# Ideas that would make a small town scary?



## smoothbench (Mar 6, 2011)

Hi All, I've decided to start writing my first novel which is going to be a horror and would love some ideas that would make a small town creepy. It could be the people, atmosphere and generally anything that would make a small town of say 200 people or so, frightening. 
I'd also prefer it if these ideas were subtle, so no monsters or aliens. 
Thanks. :-D


----------



## garza (Mar 6, 2011)

A secret everyone knows but the newcomer. Questions to the newcomer like, 'plannin' on bein' here long, are you? wouldn't you be happier in a bigger town? what made you move here? you're not goin' to start no trouble, are you?' all asked with a sideways, suspicious look, along with a reluctance by shopkeepers to wait on the newcomer, slow response from utilities with a 'we weren't sure you planned to stay' excuse, and a feeling by the newcomer that he is constantly watched.


----------



## Leyline (Mar 6, 2011)

Dogs that never bark.

All curtains dark, never open.

Complete lack of birds.

A just-barely-there scent. Not pleasant or unpleasant...just....there.

Ever present hum.

Everyone has the same color eyes.


----------



## TheFuhrer02 (Mar 6, 2011)

Leyline said:


> Dogs that never bark.
> 
> A just-barely-there scent. Not pleasant or unpleasant...just....there.


 
These are scary, indeed.

How about houses that are relatively far apart. Oh, people that keep staring are weird, too. And a whole town that seems so quiet.


----------



## garza (Mar 6, 2011)

How about no children? No one in town under about 20 years old? And evasive answers about why that's so.


----------



## garza (Mar 6, 2011)

Better yet. The town has the normal amount of children, but the newcomer soon figures out that the children are running things. The newcomer notices the adults give way to the children, and he overhears conversations in which the children are giving instructions to the adults.

Edit - And he notices that he never sees an adult on the street without a child.


----------



## BoredMormon (Mar 6, 2011)

My wife finds the lack of shopping in small towns very disturbing


----------



## Leyline (Mar 6, 2011)

garza said:


> Better yet. The town has the normal amount of children, but the newcomer soon figures out that the children are running things. The newcomer notices the adults give way to the children, and he overhears conversations in which the children are giving instructions to the adults.
> 
> Edit - And he notices that he never sees an adult on the street without a child.


 
Well, it worked nicely for John Wyndham in _The Midwich Cuckoos_.


----------



## Olly Buckle (Mar 6, 2011)

Leyline said:


> Dogs that never bark.
> 
> All curtains dark, never open.
> 
> ...


 
These all fall into one of two categories, something that is normally there is not, or something which is not normally there is. Leyline is right, they are the sort of things that are creepy, so long as they are kept subtle.

Bored Mormon, you made me laugh.


----------



## The Backward OX (Mar 6, 2011)

Speaking from experience, I suggest living in a town that size for a few years first. You'll learn so much about why ALL small towns can be scary that you'll have no need of forums. You'll be able to write what you know.

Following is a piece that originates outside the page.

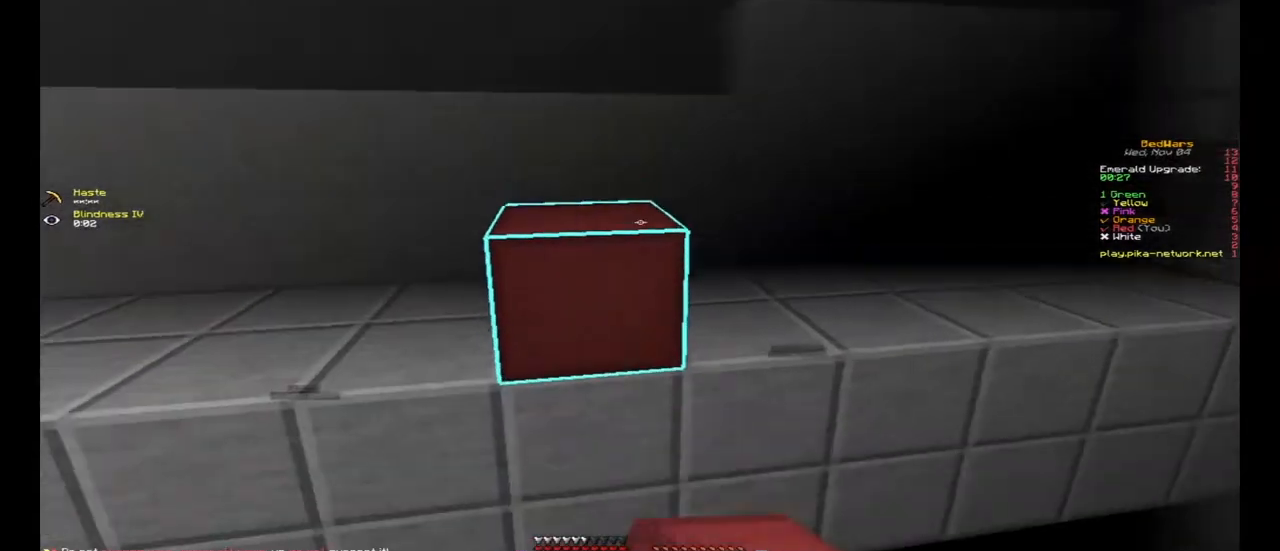
{"keys": [], "mouse": [], "events": [[100, "mouse_right", "down"], [200, "mouse_right", "up"]]}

Persons acting as general practitioners saying stuff like, "It's a real strain, all this pretending I know something about medicine."


----------



## smoothbench (Mar 6, 2011)

Thanks guys these helped a lot


----------



## smoothbench (Mar 6, 2011)

I've actually been thinking about an idea for the story that might be a bit absurd, and I'd like to know if it sound stupid or if its been done before. 

It's going to be a small town where everyone in it is abstinent - for religious reasons. No one is related to each other and the only way to keep the town's population going is to kidnap people outside their community and force them to adapt to their new lives where they are matched with families. They are far out and escape is impossible. Does this sound like a ridiculous idea? Thanks.


----------



## Foxee (Mar 6, 2011)

I don't think it sounds ridiculous. I think you'll have to think of some good ideas for how to make it work, that's all. Brainstorm as many reasons as possible why everyone there would be abstinent, I know religion is the first thing that people think of but I don't think it's strong enough to keep that many people abstinent for that long. Maybe they aren't abstinent but are instead infertile (that would be easier to make stick, I think). Also, you'll have to carefully think through how they manage to spirit people away and how they effectively keep them there and integrate them. You almost need some kind of brainwashing, a drug, or some other means to ensure they don't escape.

I think it sounds like an interesting premise.


----------



## smoothbench (Mar 6, 2011)

Foxee said:


> I don't think it sounds ridiculous. I think you'll have to think of some good ideas for how to make it work, that's all. Brainstorm as many reasons as possible why everyone there would be abstinent, I know religion is the first thing that people think of but I don't think it's strong enough to keep that many people abstinent for that long. Maybe they aren't abstinent but are instead infertile (that would be easier to make stick, I think). Also, you'll have to carefully think through how they manage to spirit people away and how they effectively keep them there and integrate them. You almost need some kind of brainwashing, a drug, or some other means to ensure they don't escape.
> 
> I think it sounds like an interesting premise.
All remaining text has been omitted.